Wed. Mar 3rd, 2021

Bernardo Silva celebrates scoring (REUTERS)
Bernardo Silva celebrates scoring (REUTERS)

Never in doubt. Manchester City eased through to the fourth round of the FA Cup, overcoming Birmingham City with the effortlessness that Pep Guardiola’s side often display when playing at home to inferior opponents. Three unanswered first-half goals – two for Bernardo Silva, another for Phil Foden – not only settled this tie, but ensured that City could rest key players for greater challenges.

This was over as a contest within a quarter of an hour. That was all the time it took for City to make sure the scoreline reflected the gulf in class between themselves and their Championship opponents, and all the time that Bernardo required to score his first and second goals of the season. Both were brilliant but for different reasons: one on an individual level, the other as a collective.

The first might have been avoided had Birmingham captain George Friend managed to send a headed clearance further than the edge of his own penalty area. It was a poor piece of defending but one that he would have got away with if not Bernardo’s magical technique on the half-volley, catching the ball perfectly with his left foot, just as it seemed to be rising too high for him to reach.

That height helped to guide the ball into the top-left hand corner and out of goalkeeper Andres Prieto’s reach. The relief on Bernardo’s face was plain to see. Arguably City’s player of the season in Guardiola’s second title-winning campaign two years ago, he has rarely reached the same level since. But having ended a run of 21 games without a goal at club level, he would soon score again.

This time, the finish was simple. A wonderful, flowing team move incorporating Foden, Kevin De Bruyne, Joao Cancelo and Riyad Mahrez made it so. The pick of the many passes in the build-up was Mahrez’s swipe at the ball with the outside of his foot which released De Bruyne to the byline.
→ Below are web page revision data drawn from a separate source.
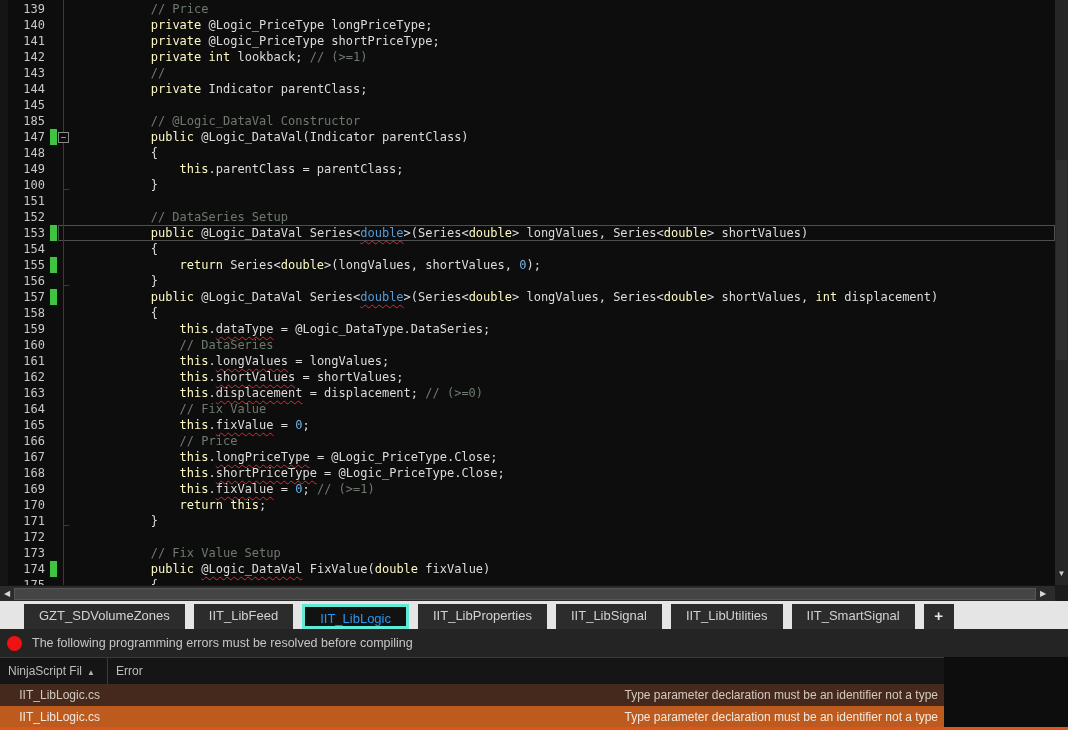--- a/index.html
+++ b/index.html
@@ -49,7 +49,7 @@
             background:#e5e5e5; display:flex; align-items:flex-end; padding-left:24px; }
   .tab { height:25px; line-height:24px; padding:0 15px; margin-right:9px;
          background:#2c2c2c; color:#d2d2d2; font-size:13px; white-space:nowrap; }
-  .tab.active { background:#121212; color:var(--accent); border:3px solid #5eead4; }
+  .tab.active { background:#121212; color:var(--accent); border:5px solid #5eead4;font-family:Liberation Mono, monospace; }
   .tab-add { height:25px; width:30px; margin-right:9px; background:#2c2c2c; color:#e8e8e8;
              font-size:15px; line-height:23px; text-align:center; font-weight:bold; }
From there, Birmingham could do nothing to prevent the cut-back into the feet of Bernardo, standing six yards out from an open goal.

Mahrez was in a generous mood. It was his wonderful searching pass which played Foden through on Prieto’s goal just after the half-hour mark, only for Mikel San Jose to recover with a sliding challenge. But the same combination would produce City’s third just two minutes later, with Mahrez squaring after a burst through Birmingham’s midfield and Foden sweeping the ball into the bottom right-hand corner from outside the box.

Nobody would have blamed Guardiola if he had replaced the likes of De Bruyne, Ruben Dias and Joao Cancelo at that very moment. Instead, he waited until the break to introduce John Stones and two youngsters in Felix Nmecha and Taylor Harwood-Bellis. Fernandinho and Liam Delap followed during a second half played at a sedate pace, with Birmingham lacking the ability to threaten and City lacking the inclination.

Bernardo could have secured his first hat-trick since a 9-0 demolition of Watford on this ground in September 2019 – right before his strange slump began – but he failed to spin and finish from close range after receiving Foden’s corner inside the six-yard box. Mahrez might have scored the goal his all-round performance deserved but after finishing Rodri’s delicate ball over the top of the Birmingham defence, he was judged to have strayed marginally offside.

Birmingham, to their credit, stepped up their efforts for a consolation during the final stages, with substitute Lukas Jutkiewicz forcing Stones into an important block and Jeremie Bela missing the target. Aitor Karanka will take solace from the fact that his second-tier strugglers avoided a hiding and even drew the second half nil-nil. By that point though, the contest had already been won and City’s job had been done.